A vereadora paulistana Silvia Ferraro (PSOL), candidata à reeleição, diz que Boulos está comprometido com a ampliação do serviço na cidade.

"A gente espera que o Boulos ganhe e que uma das primeiras medidas seja reabrir o serviço de aborto legal do Hospital Vila Nova Cachoeirinha", diz Ferraro à BBC News Brasil.

"Nossa batalha continua sendo para que o aborto legal exista de fato na cidade de São Paulo, e não só em gestações avançadas, mas em mais hospitais, inclusive com acolhimento decente [para as gestantes]", reforçou a vereadora, que integra a Bancada Feminista, um mandato coletivo com outras mulheres.

Seu mandato destinou recursos de emendas parlamentares para o serviço de aborto legal do Vila Nova Cachoeirinha, antes de ele ser interrompido.

Foi também responsável por uma emenda ao projeto da Lei de Diretrizes Orçamentárias (LDO) para 2025 que tentava reabrir o atendimento, mas a proposta foi rejeitada pela maioria da Câmara Municipal.

Apesar da esperada volta do serviço em uma eventual gestão Boulos, o candidato não colocou a proposta oficialmente em seu plano de governo.

Questionado sobre o tema durante a corrida eleitoral, ele tem dito que é a favor do aborto legal, sem fazer disso uma bandeira de campanha.

Para a cientista política Nara Salles, pesquisadora da Universidade Estadual de Campinas (Unicamp), a decisão de Boulos de não dar destaque a um tema caro ao seu partido tem a ver com seu bom posicionamento nas pesquisas, com chances reais de chegar ao segundo turno.

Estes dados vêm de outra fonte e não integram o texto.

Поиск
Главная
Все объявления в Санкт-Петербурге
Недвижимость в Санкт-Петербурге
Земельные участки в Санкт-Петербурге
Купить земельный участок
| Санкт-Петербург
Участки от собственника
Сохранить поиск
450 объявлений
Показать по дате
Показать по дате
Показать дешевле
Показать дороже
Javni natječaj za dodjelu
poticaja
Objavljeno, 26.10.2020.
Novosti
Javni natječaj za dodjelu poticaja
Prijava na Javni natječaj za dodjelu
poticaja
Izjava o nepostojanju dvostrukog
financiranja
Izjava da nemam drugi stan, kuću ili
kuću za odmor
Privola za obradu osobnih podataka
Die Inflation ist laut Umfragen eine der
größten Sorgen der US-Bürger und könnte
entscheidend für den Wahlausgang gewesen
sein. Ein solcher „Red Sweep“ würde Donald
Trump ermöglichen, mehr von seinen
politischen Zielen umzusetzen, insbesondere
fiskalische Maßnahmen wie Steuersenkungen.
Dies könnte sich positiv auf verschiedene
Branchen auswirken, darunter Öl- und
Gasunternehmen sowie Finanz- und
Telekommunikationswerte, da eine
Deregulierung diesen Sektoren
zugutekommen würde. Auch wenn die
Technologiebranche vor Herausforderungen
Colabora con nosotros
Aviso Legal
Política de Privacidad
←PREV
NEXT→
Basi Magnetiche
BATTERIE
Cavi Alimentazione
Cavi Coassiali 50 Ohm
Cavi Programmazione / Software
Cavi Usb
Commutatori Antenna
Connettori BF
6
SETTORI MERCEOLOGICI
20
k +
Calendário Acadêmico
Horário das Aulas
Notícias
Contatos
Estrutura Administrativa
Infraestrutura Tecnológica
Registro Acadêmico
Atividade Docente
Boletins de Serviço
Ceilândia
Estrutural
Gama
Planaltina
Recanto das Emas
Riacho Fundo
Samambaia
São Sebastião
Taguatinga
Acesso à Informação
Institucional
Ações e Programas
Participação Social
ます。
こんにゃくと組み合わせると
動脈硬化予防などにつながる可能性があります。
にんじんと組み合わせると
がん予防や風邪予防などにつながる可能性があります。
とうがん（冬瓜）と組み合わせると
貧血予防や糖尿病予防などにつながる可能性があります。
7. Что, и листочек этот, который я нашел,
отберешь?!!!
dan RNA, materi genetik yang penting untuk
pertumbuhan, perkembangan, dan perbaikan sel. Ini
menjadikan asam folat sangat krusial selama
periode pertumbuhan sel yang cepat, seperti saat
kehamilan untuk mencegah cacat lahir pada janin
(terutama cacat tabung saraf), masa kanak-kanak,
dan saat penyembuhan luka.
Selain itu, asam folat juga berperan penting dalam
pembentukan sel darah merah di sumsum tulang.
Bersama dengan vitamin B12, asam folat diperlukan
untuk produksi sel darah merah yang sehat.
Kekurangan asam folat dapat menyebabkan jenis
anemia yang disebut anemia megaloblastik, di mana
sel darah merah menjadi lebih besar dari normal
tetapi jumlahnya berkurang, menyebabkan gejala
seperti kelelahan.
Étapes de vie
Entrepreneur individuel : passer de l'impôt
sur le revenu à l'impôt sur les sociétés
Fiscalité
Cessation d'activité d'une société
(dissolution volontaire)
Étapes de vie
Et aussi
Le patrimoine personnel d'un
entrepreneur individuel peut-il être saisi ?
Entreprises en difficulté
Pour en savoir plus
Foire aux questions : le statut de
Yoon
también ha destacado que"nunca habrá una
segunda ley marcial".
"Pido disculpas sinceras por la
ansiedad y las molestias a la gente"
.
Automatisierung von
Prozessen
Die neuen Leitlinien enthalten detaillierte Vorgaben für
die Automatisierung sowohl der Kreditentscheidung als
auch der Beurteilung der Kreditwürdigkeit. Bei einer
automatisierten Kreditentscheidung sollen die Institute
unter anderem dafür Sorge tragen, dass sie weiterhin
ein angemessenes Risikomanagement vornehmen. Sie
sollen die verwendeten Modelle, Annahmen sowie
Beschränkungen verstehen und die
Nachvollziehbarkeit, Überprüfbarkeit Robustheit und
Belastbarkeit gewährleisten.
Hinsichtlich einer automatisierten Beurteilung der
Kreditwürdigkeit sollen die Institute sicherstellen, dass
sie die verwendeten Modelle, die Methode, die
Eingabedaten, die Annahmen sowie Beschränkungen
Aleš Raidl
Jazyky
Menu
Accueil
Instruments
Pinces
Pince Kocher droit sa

"Quando o candidato está menos competitivo, tem mais liberdade para estar mais próximo do seu eleitorado mais cativo", analisa Salles.

"Quando está mais competitivo, há essa necessidade de ampliar a sua base. Então, o candidato evita tocar em pontos que possam ser delicados para grande parte do eleitorado."

Salles é uma das coordenadoras do projeto Vota Aí, banco de dados que reúne os planos de governo de candidatos a prefeito em todo o país, desde a eleição de 2012.

Um levantamento feito a pedido da BBC News Brasil nas últimas disputas municipais, identificou que a temática da interrupção da gravidez ainda é rara nesses documentos, mas mais comum entre concorrentes da esquerda.

O termo apareceu em 40 planos de governo em 2012, depois em 48 em 2016, chegando a 105 em 2020.

Já neste ano, há 61 menções ao tema num universo de cerca de 15 mil planos analisados, com destaque para candidatos do PSTU (16), PSOL (15) e PT (13).

Os números surpreenderam Salles, que esperava uma incidência maior do tema nas campanhas pelas prefeituras.

"Como o aborto é um tema muito importante no debate ideológico que a gente tem vivido no Brasil nos últimos anos, eu achava que, como marcador de posição, iria ser mais mencionado [nos planos de governo]", diz a pesquisadora.

"Mas os números mostram que acabam prevalecendo [propostas para] resolver questões que são mais concretas [na vida das cidades], em vez de se posicionar num tema delicado, em que o candidato pode perder voto."